▸ TASK BRIEF: Below are the entries; give again exactly the lines from the one mentioning "right front paw: (253, 511)" through the one mentioning "right back paw: (498, 465)", inclusive.

▸ Stored records:
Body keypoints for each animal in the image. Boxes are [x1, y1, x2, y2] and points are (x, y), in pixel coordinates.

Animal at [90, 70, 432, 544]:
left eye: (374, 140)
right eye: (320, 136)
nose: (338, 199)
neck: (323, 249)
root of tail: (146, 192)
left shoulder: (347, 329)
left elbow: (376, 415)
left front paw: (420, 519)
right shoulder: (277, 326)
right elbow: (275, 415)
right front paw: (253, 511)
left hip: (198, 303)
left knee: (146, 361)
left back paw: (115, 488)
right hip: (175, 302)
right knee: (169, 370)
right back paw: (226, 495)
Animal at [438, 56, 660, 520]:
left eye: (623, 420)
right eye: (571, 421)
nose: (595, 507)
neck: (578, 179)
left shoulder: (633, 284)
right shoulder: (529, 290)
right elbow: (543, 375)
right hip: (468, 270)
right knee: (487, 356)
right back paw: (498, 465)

* * *

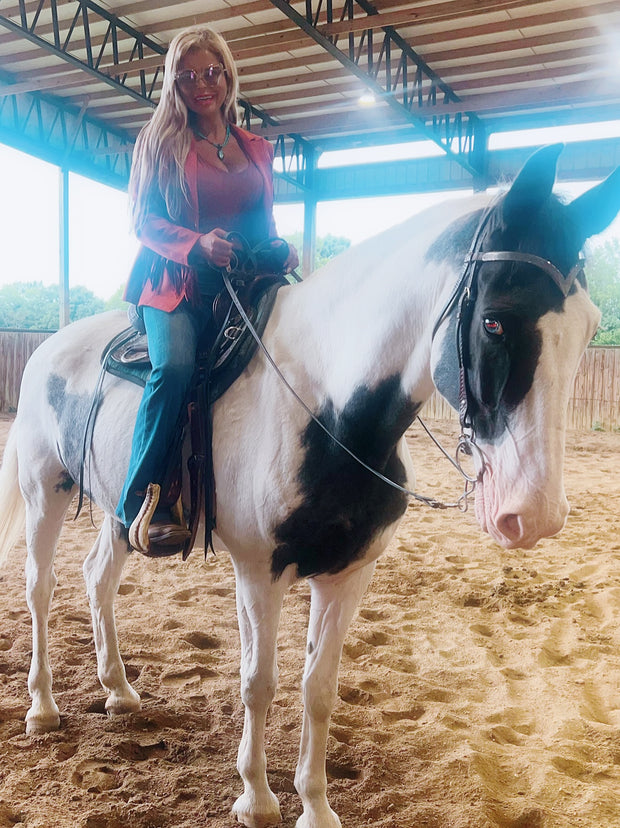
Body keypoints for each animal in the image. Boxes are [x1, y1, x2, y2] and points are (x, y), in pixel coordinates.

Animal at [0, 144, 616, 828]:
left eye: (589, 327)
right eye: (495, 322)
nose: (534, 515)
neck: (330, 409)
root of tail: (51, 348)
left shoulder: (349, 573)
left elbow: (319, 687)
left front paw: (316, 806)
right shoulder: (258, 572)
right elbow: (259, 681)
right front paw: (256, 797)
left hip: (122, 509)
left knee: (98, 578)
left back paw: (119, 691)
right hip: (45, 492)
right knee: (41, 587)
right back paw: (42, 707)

* * *

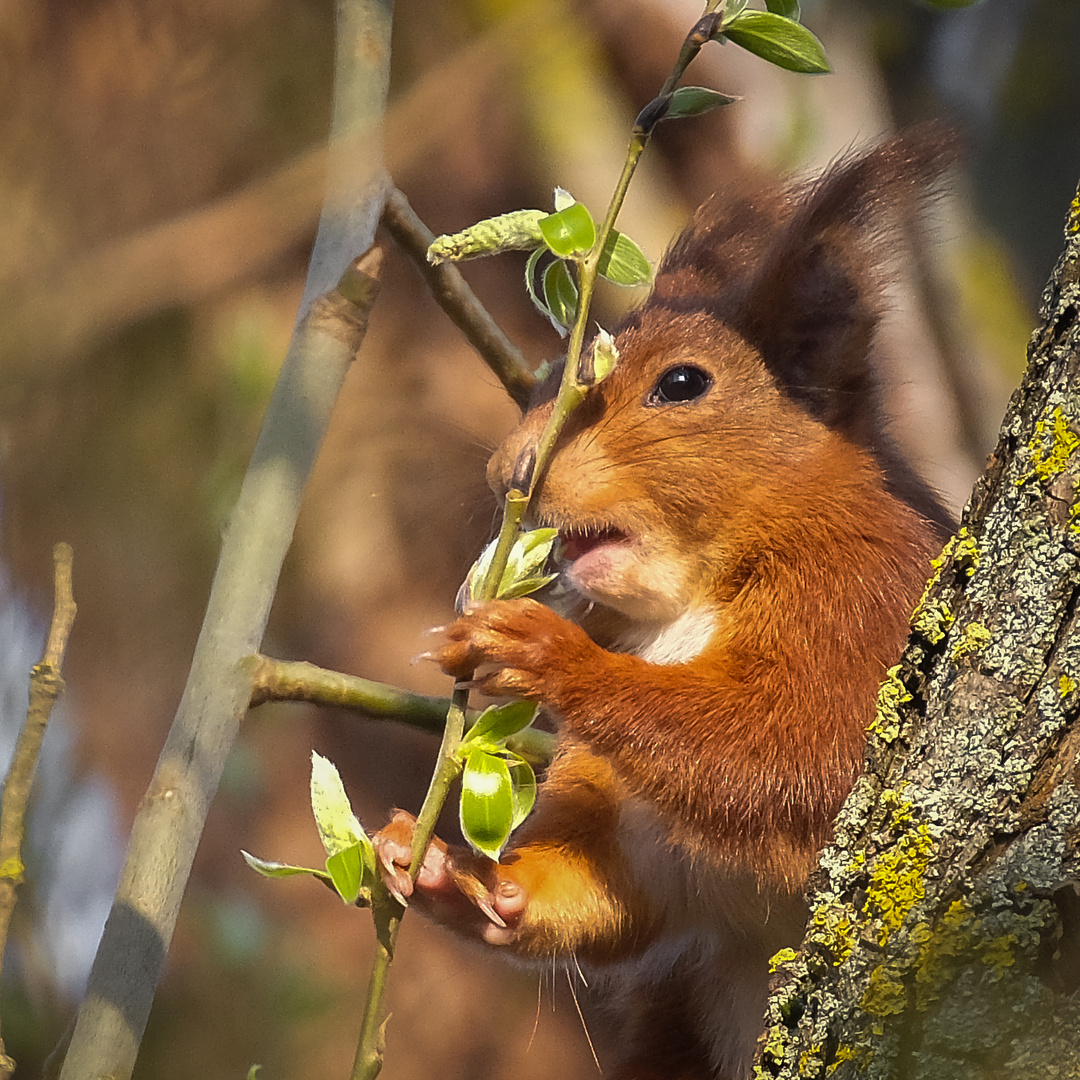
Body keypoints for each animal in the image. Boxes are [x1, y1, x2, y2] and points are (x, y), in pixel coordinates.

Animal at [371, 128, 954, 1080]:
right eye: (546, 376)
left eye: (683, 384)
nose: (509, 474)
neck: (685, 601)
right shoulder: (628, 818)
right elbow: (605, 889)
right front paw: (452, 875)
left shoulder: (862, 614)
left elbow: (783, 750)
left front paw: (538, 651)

▸ SOLUTION:
right front paw: (253, 511)
left hip: (198, 303)
left knee: (146, 361)
left back paw: (115, 488)
right hip: (175, 302)
right knee: (169, 370)
right back paw: (226, 495)
Animal at [438, 56, 660, 520]:
left eye: (623, 420)
right eye: (571, 421)
nose: (595, 507)
neck: (578, 179)
left shoulder: (633, 284)
right shoulder: (529, 290)
right elbow: (543, 375)
right hip: (468, 270)
right knee: (487, 356)
right back paw: (498, 465)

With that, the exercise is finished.